There have been several recent studies on this topic, each with its own methodology and study area. Both Stellman (et al.) and Wang (et al.) have shown that Stage III-derived mean areal precipitation (MAPX) estimates have a significant negative bias when compared to traditional gage-only MAP estimates for many individual basins in the Southeast River Forecast Center, Lower Mississippi Forecast Center and ABRFC region. However, it is important to note that NWS MAPX estimates can be subdivided into two groups, Stage III-derived and P1-derived.

This study compared spatially distributed National Climatic Data Center (NCDC) observations of precipitation to the ABRFC P1-derived values on a monthly, grid-by-grid basis from January 1997 to September 1999. NCDC gage data were used because they are delivered in a tabular format and monthly duration.
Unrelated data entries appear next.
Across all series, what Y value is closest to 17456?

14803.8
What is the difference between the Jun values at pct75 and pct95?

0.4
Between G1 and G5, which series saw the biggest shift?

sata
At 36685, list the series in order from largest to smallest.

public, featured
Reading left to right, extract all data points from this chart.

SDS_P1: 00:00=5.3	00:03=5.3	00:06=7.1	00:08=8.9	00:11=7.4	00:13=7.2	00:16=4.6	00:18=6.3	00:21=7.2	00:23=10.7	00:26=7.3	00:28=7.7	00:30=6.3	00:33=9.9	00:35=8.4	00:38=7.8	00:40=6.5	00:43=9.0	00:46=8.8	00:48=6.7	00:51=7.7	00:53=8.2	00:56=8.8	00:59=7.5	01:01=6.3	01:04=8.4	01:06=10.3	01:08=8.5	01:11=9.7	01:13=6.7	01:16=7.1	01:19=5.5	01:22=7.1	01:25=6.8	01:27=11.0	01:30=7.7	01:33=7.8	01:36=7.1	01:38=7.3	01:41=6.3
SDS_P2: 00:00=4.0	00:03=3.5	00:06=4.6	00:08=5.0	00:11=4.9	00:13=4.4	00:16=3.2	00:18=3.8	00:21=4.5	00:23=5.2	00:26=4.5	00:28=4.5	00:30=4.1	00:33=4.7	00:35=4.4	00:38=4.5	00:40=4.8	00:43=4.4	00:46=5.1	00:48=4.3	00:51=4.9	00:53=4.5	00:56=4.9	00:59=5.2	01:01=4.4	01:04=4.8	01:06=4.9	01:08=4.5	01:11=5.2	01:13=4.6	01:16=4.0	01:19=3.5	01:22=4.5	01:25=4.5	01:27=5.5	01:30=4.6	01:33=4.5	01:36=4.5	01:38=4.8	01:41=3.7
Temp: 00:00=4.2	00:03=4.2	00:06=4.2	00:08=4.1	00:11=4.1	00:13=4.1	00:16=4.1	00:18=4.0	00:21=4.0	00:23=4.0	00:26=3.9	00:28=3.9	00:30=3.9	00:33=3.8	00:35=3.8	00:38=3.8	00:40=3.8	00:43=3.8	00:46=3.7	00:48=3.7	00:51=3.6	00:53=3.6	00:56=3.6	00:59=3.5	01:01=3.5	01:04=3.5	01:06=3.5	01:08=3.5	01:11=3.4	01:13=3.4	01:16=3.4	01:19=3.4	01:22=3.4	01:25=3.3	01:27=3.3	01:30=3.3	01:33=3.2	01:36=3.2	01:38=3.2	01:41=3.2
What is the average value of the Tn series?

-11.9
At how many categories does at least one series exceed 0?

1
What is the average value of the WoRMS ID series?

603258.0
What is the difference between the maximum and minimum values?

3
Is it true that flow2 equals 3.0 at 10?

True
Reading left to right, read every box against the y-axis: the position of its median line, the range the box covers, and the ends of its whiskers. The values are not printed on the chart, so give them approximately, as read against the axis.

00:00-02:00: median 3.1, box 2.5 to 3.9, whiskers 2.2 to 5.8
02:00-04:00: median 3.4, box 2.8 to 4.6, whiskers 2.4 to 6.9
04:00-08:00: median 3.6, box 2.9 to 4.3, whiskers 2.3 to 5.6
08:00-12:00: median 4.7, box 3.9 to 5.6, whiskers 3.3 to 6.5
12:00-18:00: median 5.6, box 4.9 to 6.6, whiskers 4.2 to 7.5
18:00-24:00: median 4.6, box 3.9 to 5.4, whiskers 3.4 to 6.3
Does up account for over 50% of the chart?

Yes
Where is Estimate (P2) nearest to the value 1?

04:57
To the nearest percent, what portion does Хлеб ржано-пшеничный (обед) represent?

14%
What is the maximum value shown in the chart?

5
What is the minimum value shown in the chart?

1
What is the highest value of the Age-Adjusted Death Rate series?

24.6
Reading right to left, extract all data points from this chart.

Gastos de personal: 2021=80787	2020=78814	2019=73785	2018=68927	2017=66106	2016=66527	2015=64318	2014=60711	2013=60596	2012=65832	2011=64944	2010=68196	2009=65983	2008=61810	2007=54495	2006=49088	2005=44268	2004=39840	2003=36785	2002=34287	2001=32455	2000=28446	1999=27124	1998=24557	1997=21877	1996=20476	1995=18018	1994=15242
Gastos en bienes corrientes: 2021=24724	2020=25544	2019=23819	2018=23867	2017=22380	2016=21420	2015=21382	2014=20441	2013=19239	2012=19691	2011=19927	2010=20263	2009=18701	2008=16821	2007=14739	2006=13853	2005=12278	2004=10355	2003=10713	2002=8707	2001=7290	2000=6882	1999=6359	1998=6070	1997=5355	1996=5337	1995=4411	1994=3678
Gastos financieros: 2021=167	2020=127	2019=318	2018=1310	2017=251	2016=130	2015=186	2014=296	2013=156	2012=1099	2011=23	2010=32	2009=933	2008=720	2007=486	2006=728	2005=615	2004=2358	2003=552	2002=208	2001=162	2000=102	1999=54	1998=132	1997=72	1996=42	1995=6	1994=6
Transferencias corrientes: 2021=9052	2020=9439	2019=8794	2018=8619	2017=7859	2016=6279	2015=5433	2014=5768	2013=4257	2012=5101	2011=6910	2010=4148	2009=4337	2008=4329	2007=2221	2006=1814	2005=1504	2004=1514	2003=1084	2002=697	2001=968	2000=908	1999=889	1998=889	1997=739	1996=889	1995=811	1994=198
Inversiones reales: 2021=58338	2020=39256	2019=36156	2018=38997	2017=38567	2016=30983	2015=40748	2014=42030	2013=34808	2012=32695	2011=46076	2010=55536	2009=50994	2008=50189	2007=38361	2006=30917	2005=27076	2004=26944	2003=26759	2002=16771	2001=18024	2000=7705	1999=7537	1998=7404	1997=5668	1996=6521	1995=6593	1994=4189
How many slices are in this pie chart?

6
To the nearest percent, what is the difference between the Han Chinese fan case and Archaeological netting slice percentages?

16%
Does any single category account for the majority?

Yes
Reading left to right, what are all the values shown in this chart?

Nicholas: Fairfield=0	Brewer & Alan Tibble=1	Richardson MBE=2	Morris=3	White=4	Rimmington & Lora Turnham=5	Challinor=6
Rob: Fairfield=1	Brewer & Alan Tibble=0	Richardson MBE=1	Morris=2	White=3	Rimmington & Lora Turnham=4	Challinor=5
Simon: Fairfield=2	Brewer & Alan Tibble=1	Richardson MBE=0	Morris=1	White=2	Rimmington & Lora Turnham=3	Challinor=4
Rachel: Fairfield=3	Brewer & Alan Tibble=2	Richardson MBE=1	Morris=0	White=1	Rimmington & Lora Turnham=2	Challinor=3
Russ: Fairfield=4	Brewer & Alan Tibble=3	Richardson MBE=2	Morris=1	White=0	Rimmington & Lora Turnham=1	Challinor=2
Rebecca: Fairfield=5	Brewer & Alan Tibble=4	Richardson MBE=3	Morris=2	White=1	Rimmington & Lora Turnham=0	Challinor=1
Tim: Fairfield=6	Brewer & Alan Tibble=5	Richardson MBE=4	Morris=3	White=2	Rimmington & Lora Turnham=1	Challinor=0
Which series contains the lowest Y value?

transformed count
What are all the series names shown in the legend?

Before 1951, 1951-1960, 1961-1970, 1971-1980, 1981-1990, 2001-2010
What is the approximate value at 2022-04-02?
The gage-only fields were created using 1000+ gages in and around the ABRFC with 544 of these gages falling within the ABRFC boundary (Fig. 1). These numbers are comparable with the number of gages used operationally at the ABRFC. Over the past three years, the number of daily precipitation observations inside the ABRFC have ranged from 27 to 686 with an average of 412 on any given day. These monthly gage values were distributed spatially using a second-power inverse distance-weighting (IDW) scheme available in ArcView. Figure 2 provides an example of the May 1998 gage-only IDW precipitation distribution.

Figure 1: Distribution of NCDC monthly cooperative stations across the ABRFC region.

Monthly P1 fields were reprojected from the Hydrologic Rainfall Analysis Project (HRAP) projection, in which they are created, into a geographic projection using an ArcView Avenue extension provided by the NWS Hydrologic Research Laboratory (HRL). Figure 3 represents a 1-month accumulation of P1 precipitation estimates for May 1998. Both of these fields were then exported as delimited text files from ArcView in HRAP projection. Two simple C program language routines were then run on these delimited files to mask out only those HRAP grid bins that lie within the ABRFC boundary and then sum those values. The final product was a monthly volume of rainfall across the entire ABRFC basin for both gage-only and P1 precipitation estimates.